▶ **PAGE**
No, "at the night" is incorrect. It's "on the night (of ....)", "on that night".


----------



## heypresto

Lun-14 said:


> Doesn't "at *the* night" refer to some _specific_ night, i.e. the night that has been previously mentioned. E.g.
> A: What do you do *on* the New Year's night?



Your answer is in the question.


----------



## moseen

Lun-14 said:


> Doesn't "at *the* night" refer to some _specific_ night, i.e. the night that has been previously mentioned. E.g.
> A: What do you do on the New Year's night?
> B: I burn firecrackers at *the* night.


isn't In the night ?
I burn firecrackers in *the* night???No??


----------



## Lun-14

VicNicSor said:


> No, "at the night" is incorrect. It's "on the night (of ....)", "on that night".





heypresto said:


> Your answer is in the question.


I'm confused...
The definite article is used exactly in the same way as I did in #22. Why is my explanation wrong?


----------



## Lun-14

moseen said:


> isn't In the night ?
> I burn firecrackers in *the* night???No??


You mean to say that I should use "in the night" rather than "at the night" in my example? i.e.
I burn firecrackers *in* the night.


----------



## VicNicSor

Lun-14 said:


> I'm confused...
> The definite article is used exactly in the same way as I did in #22. Why is my explanation wrong?


In this question, where you used "on" yourself:


Lun-14 said:


> What do you do on the New Year's night?

(Stored records)

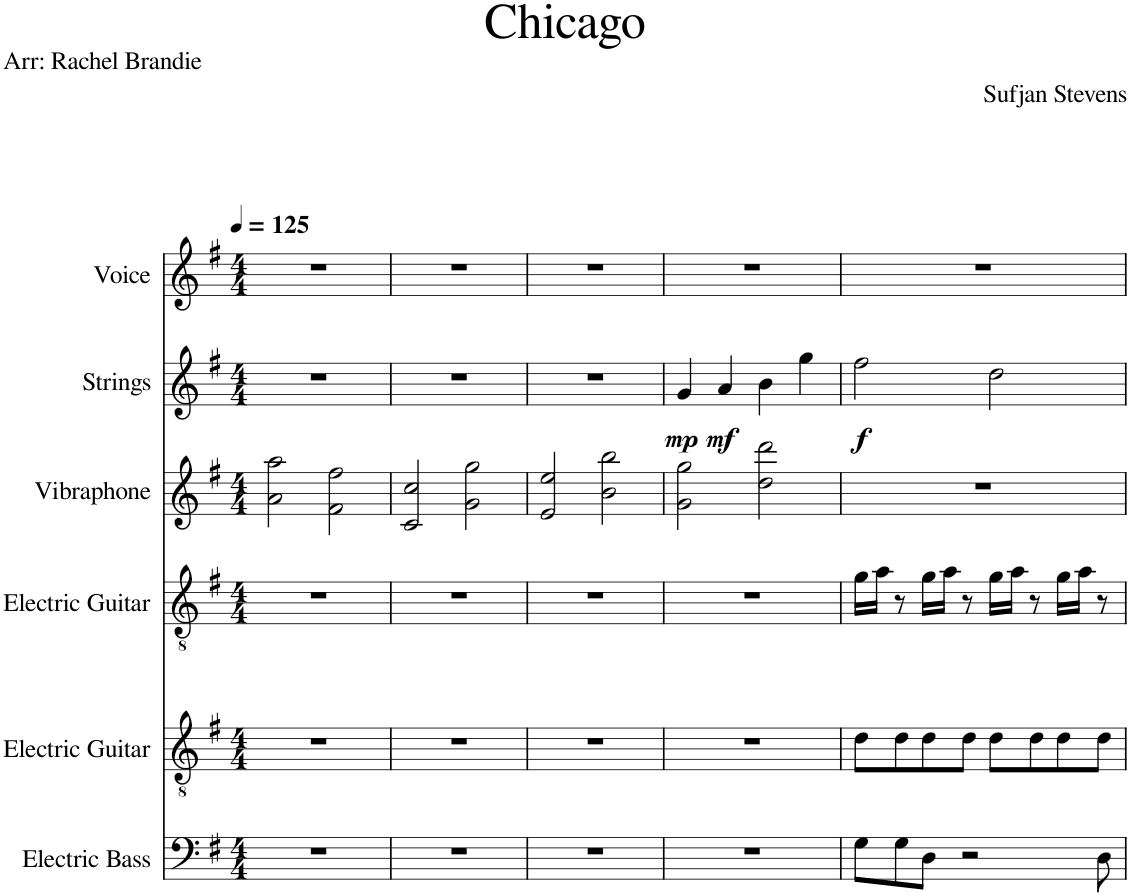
**kern	**kern	**kern	**kern	**kern	**dynam	**kern
*part6	*part5	*part4	*part3	*part2	*part2	*part1
*staff6	*staff5	*staff4	*staff3	*staff2	*staff2	*staff1
*I"Electric Bass	*I"Electric Guitar	*I"Electric Guitar	*I"Vibraphone	*I"Strings	*	*I"Voice
*I'El. B.	*I'El. Guit.	*I'El. Guit.	*I'Vib.	*I'St.	*	*I'Vo.
*clefF4	*clefGv2	*clefGv2	*clefG2	*clefG2	*	*clefG2
*Trd7c12	*Trd7c12	*Trd7c12	*	*	*	*
*k[f#]	*k[f#]	*k[f#]	*k[f#]	*k[f#]	*	*k[f#]
*M4/4	*M4/4	*M4/4	*M4/4	*M4/4	*	*M4/4
*MM125	*MM125	*MM125	*MM125	*MM125	*	*MM125
=1	=1	=1	=1	=1	=1	=1
1r	1r	1r	2a\ 2aa\	1r	.	1r
.	.	.	2f#\ 2ff#\	.	.	.
=2	=2	=2	=2	=2	=2	=2
1r	1r	1r	2c/ 2cc/	1r	.	1r
.	.	.	2g\ 2gg\	.	.	.
=3	=3	=3	=3	=3	=3	=3
1r	1r	1r	2e/ 2ee/	1r	.	1r
.	.	.	2b\ 2bb\	.	.	.
=4	=4	=4	=4	=4	=4	=4
!	!	!	!	!	!LO:DY:b	!
1r	1r	1r	2g\ 2gg\	4g/	mp	1r
!	!	!	!	!	!LO:DY:b	!
.	.	.	.	4a/	mf	.
.	.	.	2dd\ 2ddd\	4b\	.	.
.	.	.	.	4gg\	.	.
=5	=5	=5	=5	=5	=5	=5
!	!	!	!	!	!LO:DY:b	!
8G\L	8d\L	16g\LL	1r	2ff#\	f	1r
.	.	16a\JJ	.	.	.	.
8G\	8d\	8r	.	.	.	.
8D\J	8d\	16g\LL	.	.	.	.
.	.	16a\JJ	.	.	.	.
2r	8d\J	8r	.	.	.	.
.	8d\L	16g\LL	.	2dd\	.	.
.	.	16a\JJ	.	.	.	.
.	8d\	8r	.	.	.	.
.	8d\	16g\LL	.	.	.	.
.	.	16a\JJ	.	.	.	.
8D\	8d\J	8r	.	.	.	.
=	=	=	=	=	=	=
*-	*-	*-	*-	*-	*-	*-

▶ **STATED PROBLEM 1**
Using the forum thread about "at the night" above, decide whether each statement agrees with it: (a) VicNicSor calls "at the night" incorrect. (b) moseen proposes "on the night" as the better phrase. (c) heypresto tells Lun-14 that the answer is in the question. Answer yes or no for each, quoting the words from the thread that settle it.
▶ **STATED PROBLEM 2**
Write what follows in the forum thread about "at the night," picking up after its last line.

▶ **FINAL ANSWER 1**
(a) Yes: "No, "at the night" is incorrect."
(b) No: "isn't In the night ?"
(c) Yes: "Your answer is in the question."

▶ **FINAL ANSWER 2**
Except that it should be like this:

What do you do are you doing *on *the New Year's night?


----------



## rituparnahoymoy

moseen said:


> isn't In the night ?
> I burn firecrackers in *the* night???No??



At night, What I was told and what I learned here is a specific point in time. Now don't ask me why. And I still now, haven't understood when to speak *at night and In the night.*

*There is a song,*
In the night she hears him calling
In the night she's dancing to relieve the pain
She'll never walk away (I don't think you understand)
In the night when she comes crawling… More

There are some things which can't be understood by us and can only understood by native speakers. That is with every language I believe.

I don't think we *burn* firecrackers. We *set off (make them explode)* them. Burning would mean we have destroyed them.


----------



## moseen

VicNicSor said:


> In this question, where you used "on" yourself:
> 
> Except that it should be like this:
> 
> What do you do are you doing *on *the New Year's night?


Thank you.
please tell about " I burn firecrackers at *the* night"?


----------



## VicNicSor

moseen said:


> Thank you.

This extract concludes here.